Back to archive

Engineering

Agentic Coding Changes the Bottleneck, Not the Responsibility

Why AI-assisted development moves senior responsibility toward framing, review, and integration.

Agentic Coding Changes the Bottleneck, Not the Responsibility

The first time a coding agent feels fast, the wrong conclusion is tempting: implementation has become cheap, so engineering judgment matters less.

I think the opposite is true. Agentic coding makes weak engineering judgment more expensive because the system can now produce more plausible work before anyone notices the framing was wrong.

The thesis

AI-assisted development moves the bottleneck from typing code to defining, constraining, reviewing, and integrating change.

That sounds like a productivity story, but it is really an accountability story. The person responsible for the system is still responsible for the behavior, even when the first draft came from a machine.

The production pattern

A pattern I keep seeing is that agents are strongest when the problem boundary is crisp and weakest when the work requires latent product judgment.

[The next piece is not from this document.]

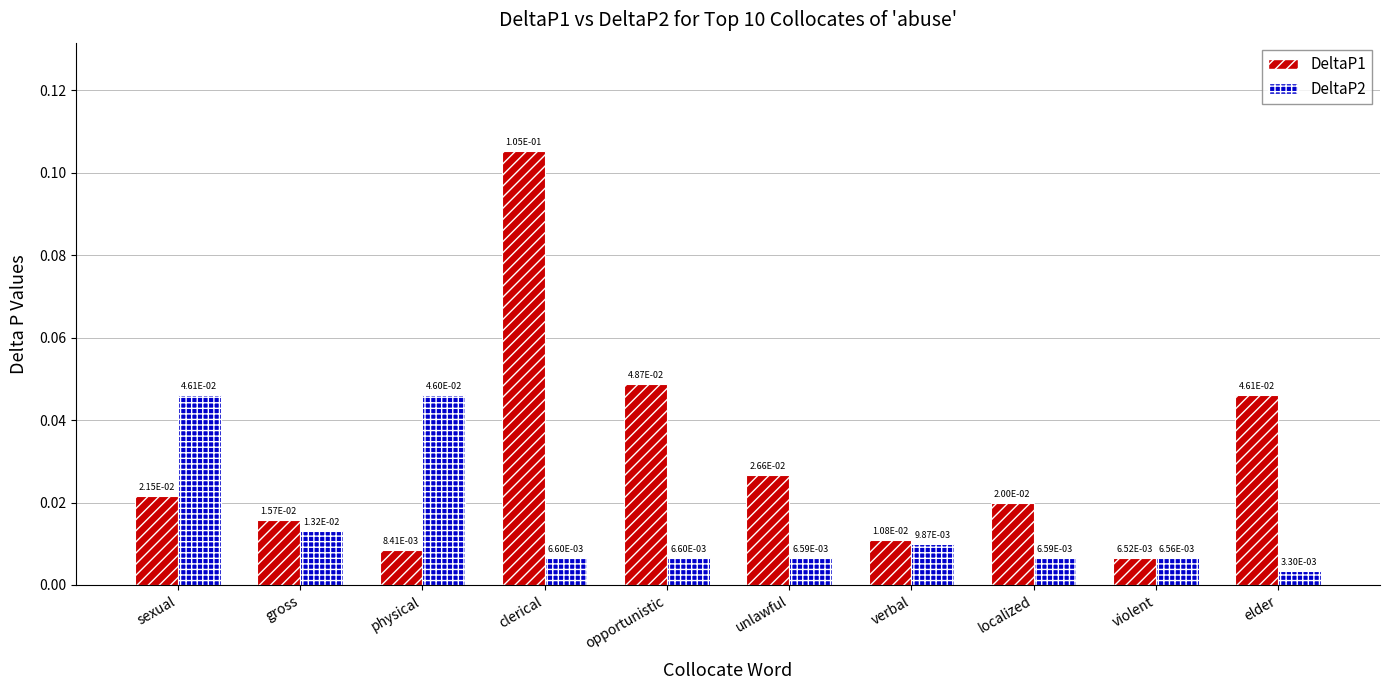

List the series in order of their peak value, lowest first.

DeltaP2, DeltaP1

They can follow a local convention, update repetitive call sites, generate tests around a known contract, or explore an unfamiliar codebase quickly. They struggle when the important question is not "what code satisfies this prompt?" but "what behavior should this system have after the change?"

That difference matters because production software is mostly boundary work:

  • What invariants must survive?
  • Which users or operators rely on today's odd behavior?
  • What data shape is allowed to pass through this layer?
  • What happens during partial deploy, retry, rollback, and migration?
  • Who owns the new failure mode after the diff lands?

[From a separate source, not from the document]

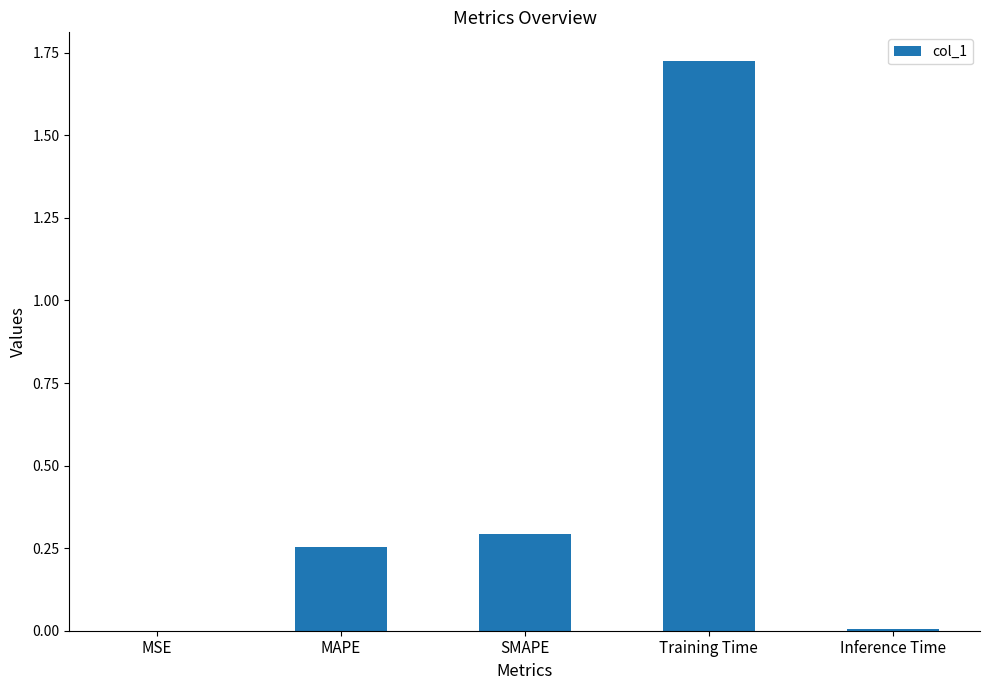

Which label corresponds to the largest value in the chart?

Training Time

The agent can accelerate many of the moves inside that boundary. It cannot be accountable for choosing the boundary.

The model

I use a four-part frame before giving an agent meaningful write access.

First, define the job. A good task is not "fix this module." It is "make this parser reject invalid timestamps while preserving the existing accepted format and adding regression coverage for empty, malformed, and timezone-bearing inputs."

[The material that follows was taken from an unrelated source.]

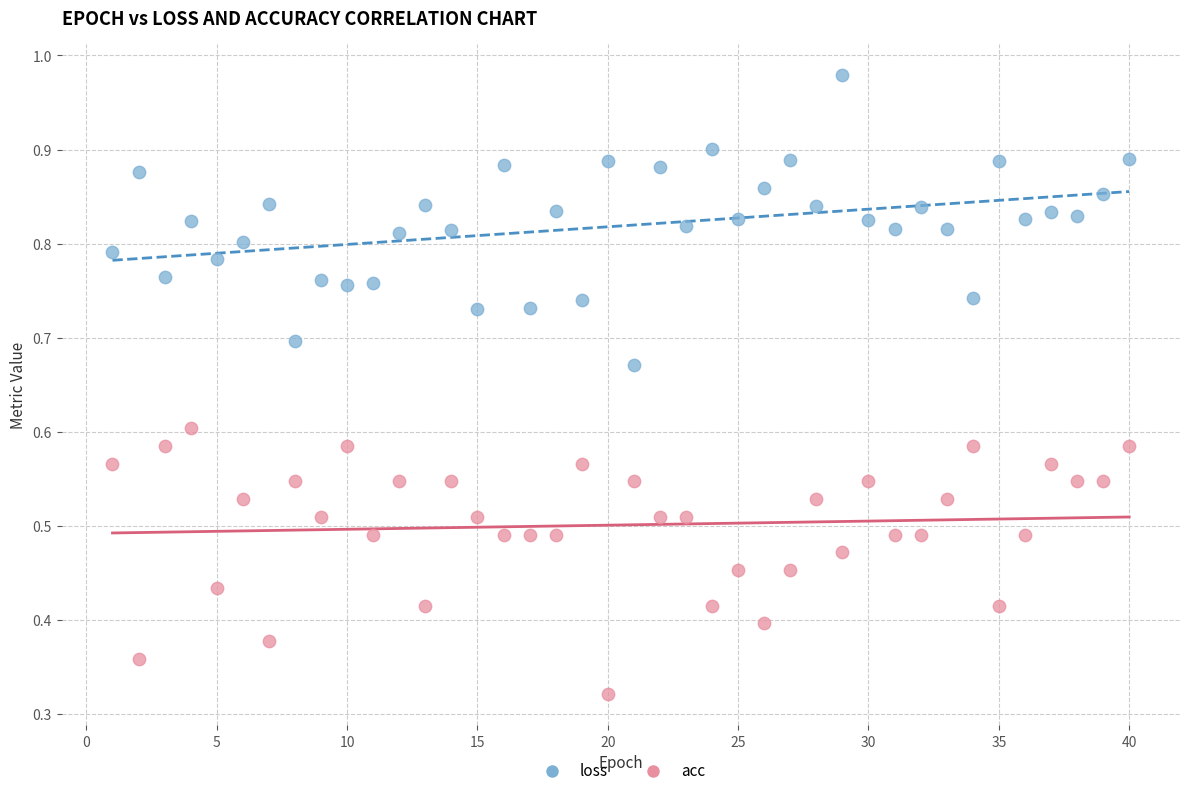

What are all the series names shown in the legend?

loss, acc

Second, define the blast radius. The agent should know which files are in scope, which public contracts cannot change, and which adjacent areas are read-only unless explicitly justified.

Third, define the evidence. The output is not done when the code compiles. It is done when the tests, static checks, manual review notes, and any migration reasoning make the change credible.

Fourth, define the integration path. The larger the change, the more important it is to decide whether the agent should produce a patch, a plan, a focused test, a mechanical refactor, or a throwaway exploration.

The checklist I use is:

  • Intent: Can I state the behavior change in one sentence?
  • Contract: Which public interfaces, data formats, or operational assumptions are touched?
  • Scope: What files may change, and which files are context only?
  • Verification: What would prove the change works and did not drift?
  • Rollback: If this is wrong, how do we recover?
  • Ownership: Who will understand and maintain the result after the agent is gone?

If I cannot answer those questions, the agent is not blocked by lack of prompt quality. It is blocked by lack of engineering clarity.

Where this goes wrong

The common failure is treating agentic coding as a throughput multiplier without adding a review multiplier.

That creates a queue of work that looks finished. The code has comments, tests, and confident structure. But the hidden risk is in the premise: a missed invariant, a subtly changed API shape, a test that asserts the implementation instead of the requirement, or a migration that works only from a clean state.

There is a counterpoint. For small, local, reversible work, heavy framing can be waste. If the task is a documentation typo, a generated type update, or a narrow mechanical rename, the right move is to keep the ceremony small. A principal engineer should not turn every agent interaction into an architecture review.

The judgment is in matching control to risk. Low-risk changes need speed. High-risk changes need boundaries.

What I do now

I split agentic work into four modes.

Exploration mode is read-heavy. The agent maps files, explains call paths, and identifies likely change points. I do not treat its conclusions as truth until I check the evidence.

Draft mode produces a candidate patch. The useful output is not just the diff. It is the reasoning trail: assumptions, changed contracts, and tests.

Mechanical mode is for repetitive edits where the contract is already settled. The main review is coverage of all call sites and absence of unrelated edits.

Verification mode asks the agent to attack the change: find missing cases, run checks, compare behavior, and describe residual risk.

This mode separation prevents the worst habit: asking an agent to discover the problem, choose the design, implement the fix, and declare success in one uninterrupted loop.

Closing takeaway

Use agents to increase implementation bandwidth, but spend the saved time on sharper framing, narrower scope, and more serious review.